Lebanese Democratic Party

Relations with their Syrian counterparts might prove to be a bit hairier, however. Since the civil war began, the Druze community has combined a generally pro-Assad stance with a desire to stay out of any fighting not directly affecting their home governorate of As-Suwayda. Reasons given for the Druze community’s support for Assad range from viewing him as the protector of Syria’s minorities—posited by Talal Arslan—to the belief that they are simply siding with the strongest actor in the conflict to guarantee their own safety.[5] Accordingly, while most Druze who have taken a side have fought on behalf of the regime, they typically do not wish to be sent to fight in another part of the country, instead preferring to join separate Druze militias dedicated to protecting their own communities.[6] Though the Islamic State(IS) and the Nusra Front advances in the area have increased fears of possible attacks among the Druze, this has led not to enthusiasm for joining the Syrian Army but rather to demands that the government arm Druze militias, a request that has largely gone unmet.[7] 

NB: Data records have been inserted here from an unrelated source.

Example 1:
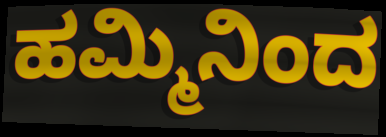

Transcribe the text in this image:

ಹಮ್ಮಿನಿಂದ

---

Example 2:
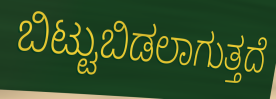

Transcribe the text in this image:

ಬಿಟ್ಟುಬಿಡಲಾಗುತ್ತದೆ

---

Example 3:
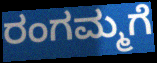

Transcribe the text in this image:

ರಂಗಮ್ಮಗೆ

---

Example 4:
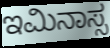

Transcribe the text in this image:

ಇಮಿನಾಸ್ಸ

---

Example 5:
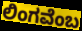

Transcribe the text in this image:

ಲಿಂಗವೆಂಬ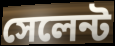
সেলেন্টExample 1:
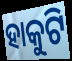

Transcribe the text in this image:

ହାକୁଟି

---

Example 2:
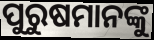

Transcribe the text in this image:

ପୁରୁଷମାନଙ୍କୁ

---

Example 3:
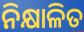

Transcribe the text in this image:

ନିକ୍ଷାଳିତ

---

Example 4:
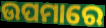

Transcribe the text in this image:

ଉପମାରେ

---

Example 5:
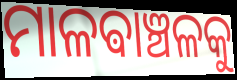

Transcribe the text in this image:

ମାଳଵାଞ୍ଚଳକୁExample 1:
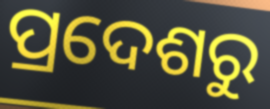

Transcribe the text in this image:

ପ୍ରଦେଶରୁ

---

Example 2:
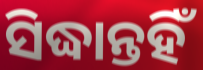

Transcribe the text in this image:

ସିଦ୍ଧାନ୍ତହିଁ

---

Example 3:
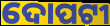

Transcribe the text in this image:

ଦୋପଟୀ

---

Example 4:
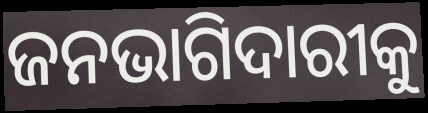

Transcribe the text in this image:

ଜନଭାଗିଦାରୀକୁ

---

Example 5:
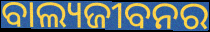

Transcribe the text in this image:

ବାଲ୍ୟଜୀବନରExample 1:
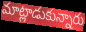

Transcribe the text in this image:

మాట్లాడుకున్నారు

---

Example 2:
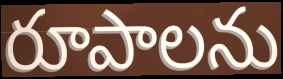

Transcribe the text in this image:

రూపాలను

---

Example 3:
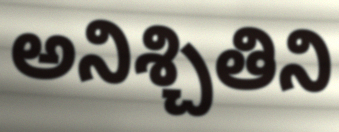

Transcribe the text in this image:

అనిశ్చితిని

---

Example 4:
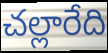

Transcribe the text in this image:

చల్లారేది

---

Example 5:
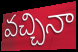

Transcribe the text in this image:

వచ్చినా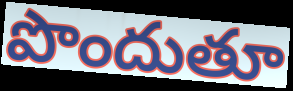
పొందుతూ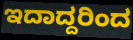
ಇದಾದ್ದರಿಂದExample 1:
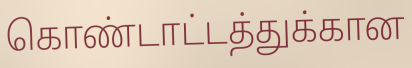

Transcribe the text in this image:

கொண்டாட்டத்துக்கான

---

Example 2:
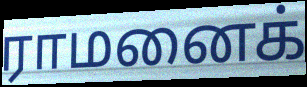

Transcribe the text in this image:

ராமனைக்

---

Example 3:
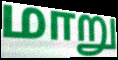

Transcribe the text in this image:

மாறு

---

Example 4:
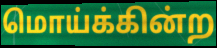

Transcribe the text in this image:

மொய்க்கின்ற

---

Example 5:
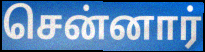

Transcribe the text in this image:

சென்னார்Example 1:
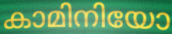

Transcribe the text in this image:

കാമിനിയോ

Additionally complicating matters for the Syrian Druze is the increasing weakness of loyalist positions in the south. Daraa governorate, directly west of As-Suwayda, featured probably the most spectacular rebel successes over the past year, leading to speculation that Assad’s forces might at some point be forced out of the area altogether. In that case, there is a fear that the moderate rebels would not be strong enough to consolidate control over the evacuated territory, leaving an opening for IS and/or the Nusra Front, and multiplying the threat to Syria’s Druze.[8] Whether a hypothetical loyalist withdrawal opened the door to these radicals or not, in either case it would clearly reduce Assad’s value to the Druze as an ally against IS and the Nusra Front. The Druze would then have a choice largely between attempting to go it alone against potential attacks from the radical Islamists—not likely to look favorably upon the Druze’s unique theology and roots in Shia Islam—and allying with the moderate rebels. Those same rebels, have of course, been engaged for the past few years in a desperate struggle with Hezbollah, an ally of the Lebanese Democratic Party.

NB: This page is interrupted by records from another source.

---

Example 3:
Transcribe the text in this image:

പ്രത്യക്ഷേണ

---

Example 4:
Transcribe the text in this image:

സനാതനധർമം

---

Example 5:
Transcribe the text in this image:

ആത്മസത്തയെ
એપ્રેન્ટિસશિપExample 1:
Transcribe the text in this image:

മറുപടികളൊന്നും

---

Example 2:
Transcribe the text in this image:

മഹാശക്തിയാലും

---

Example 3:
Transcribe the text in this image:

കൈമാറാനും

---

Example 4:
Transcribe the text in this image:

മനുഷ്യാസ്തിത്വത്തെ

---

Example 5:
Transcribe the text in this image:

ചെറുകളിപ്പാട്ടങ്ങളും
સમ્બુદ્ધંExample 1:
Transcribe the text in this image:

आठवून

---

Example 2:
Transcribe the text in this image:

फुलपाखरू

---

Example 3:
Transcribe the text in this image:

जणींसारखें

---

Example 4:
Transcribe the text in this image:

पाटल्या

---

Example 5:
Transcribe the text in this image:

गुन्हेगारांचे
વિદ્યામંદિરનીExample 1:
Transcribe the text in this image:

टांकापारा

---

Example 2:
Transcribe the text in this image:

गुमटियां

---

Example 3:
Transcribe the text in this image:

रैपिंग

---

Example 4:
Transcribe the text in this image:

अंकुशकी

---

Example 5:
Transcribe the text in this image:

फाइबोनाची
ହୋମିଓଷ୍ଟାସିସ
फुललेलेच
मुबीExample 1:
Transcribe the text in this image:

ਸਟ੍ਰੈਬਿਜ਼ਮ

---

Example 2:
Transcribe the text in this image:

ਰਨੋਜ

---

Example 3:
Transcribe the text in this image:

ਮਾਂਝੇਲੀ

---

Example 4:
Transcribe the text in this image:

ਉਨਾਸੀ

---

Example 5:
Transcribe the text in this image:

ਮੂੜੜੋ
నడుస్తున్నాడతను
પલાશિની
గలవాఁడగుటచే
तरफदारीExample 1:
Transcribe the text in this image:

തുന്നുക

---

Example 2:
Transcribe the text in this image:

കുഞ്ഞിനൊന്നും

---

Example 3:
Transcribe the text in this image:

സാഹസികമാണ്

In the meanwhile, the Nusra Front and IS incursions into Lebanon in recent months have prompted renewed cooperation between Hezbollah and Jumblatt’s PSP.[9] Not only has Jumblatt seen fit to tone down his criticism of Hezbollah’s intervention in Syria, but PSP and Hezbollah forces are also reported to have begun staging joint patrols south of Beirut in order to combat rising radical Islamist forces there, and the parties are additionally said to have established a joint operations room for the same purpose.[10]

Given that Jumblatt has been a bit indecisive (to say the least) in the past, and that he is still forecasting—and presumably hoping for—the fall of former Hezbollah patron Assad, it’s difficult to foresee where these new Hezbollah-PSP ties may lead.[11] But Jumblatt seems clearly to have concluded, at least for the time being, that IS and the Nusra Front are a bigger threat to his community than Hezbollah. At the same time, even if few concrete moves have been made as of yet, the Syrian Druze appear closer than they have ever been to moving out of the orbit of Hezbollah’s ally Assad. If that happens, the prospects for Druze unity look to be about as rough as the land they live on.

[2] See, p. 82 for most recent election results for the PSP and LDP.